* WHAT IS NEEDED: Turn every line of text in the entries below into one numbered list, one line per item, leaving out blank lines. Keep the picture markers out of the list.

* DATA TO USE:

--------------------------------------------------

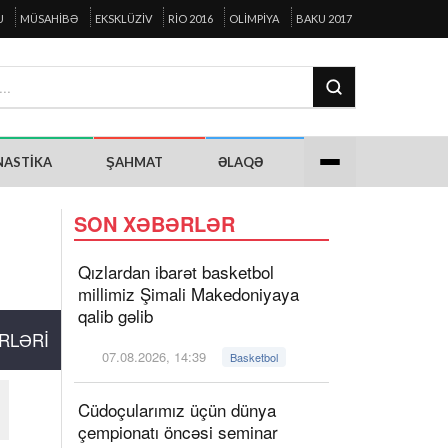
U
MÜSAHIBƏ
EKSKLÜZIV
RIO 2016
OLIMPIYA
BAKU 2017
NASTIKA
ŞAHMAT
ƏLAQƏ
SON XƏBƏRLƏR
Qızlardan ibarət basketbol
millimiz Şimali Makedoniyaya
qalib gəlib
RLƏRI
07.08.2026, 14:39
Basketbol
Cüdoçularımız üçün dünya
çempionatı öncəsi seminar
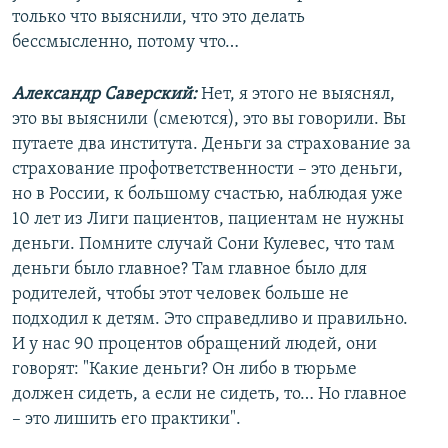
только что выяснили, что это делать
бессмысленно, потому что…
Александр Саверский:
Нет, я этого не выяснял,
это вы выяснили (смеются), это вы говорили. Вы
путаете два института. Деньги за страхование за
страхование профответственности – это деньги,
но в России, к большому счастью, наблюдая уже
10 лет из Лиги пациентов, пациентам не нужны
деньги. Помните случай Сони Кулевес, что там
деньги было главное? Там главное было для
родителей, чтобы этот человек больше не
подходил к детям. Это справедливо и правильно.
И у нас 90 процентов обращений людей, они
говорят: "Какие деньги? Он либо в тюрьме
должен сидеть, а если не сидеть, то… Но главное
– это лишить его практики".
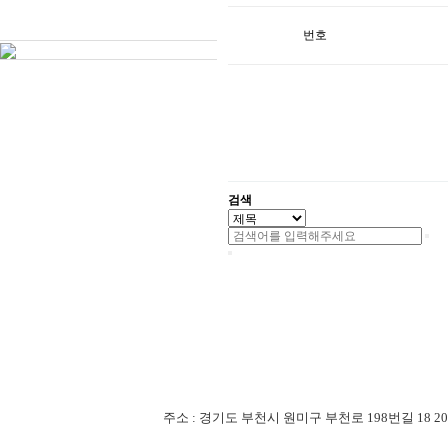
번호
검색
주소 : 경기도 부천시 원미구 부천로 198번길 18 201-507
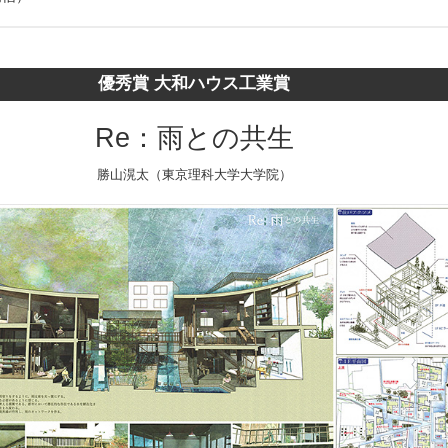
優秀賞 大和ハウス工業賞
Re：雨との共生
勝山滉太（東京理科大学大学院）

--------------------------------------------------

* SOLUTION TO THIS PROBLEM:
1. U
2. MÜSAHIBƏ
3. EKSKLÜZIV
4. RIO 2016
5. OLIMPIYA
6. BAKU 2017
7. NASTIKA
8. ŞAHMAT
9. ƏLAQƏ
10. SON XƏBƏRLƏR
11. Qızlardan ibarət basketbol
12. millimiz Şimali Makedoniyaya
13. qalib gəlib
14. RLƏRI
15. 07.08.2026, 14:39
16. Basketbol
17. Cüdoçularımız üçün dünya
18. çempionatı öncəsi seminar
19. только что выяснили, что это делать
20. бессмысленно, потому что…
21. Александр Саверский:
22. Нет, я этого не выяснял,
23. это вы выяснили (смеются), это вы говорили. Вы
24. путаете два института. Деньги за страхование за
25. страхование профответственности – это деньги,
26. но в России, к большому счастью, наблюдая уже
27. 10 лет из Лиги пациентов, пациентам не нужны
28. деньги. Помните случай Сони Кулевес, что там
29. деньги было главное? Там главное было для
30. родителей, чтобы этот человек больше не
31. подходил к детям. Это справедливо и правильно.
32. И у нас 90 процентов обращений людей, они
33. говорят: "Какие деньги? Он либо в тюрьме
34. должен сидеть, а если не сидеть, то… Но главное
35. – это лишить его практики".
36. 번호
37. 검색
38. 주소 : 경기도 부천시 원미구 부천로 198번길 18 201-507
39. 優秀賞 大和ハウス工業賞
40. Re：雨との共生
41. 勝山滉太（東京理科大学大学院）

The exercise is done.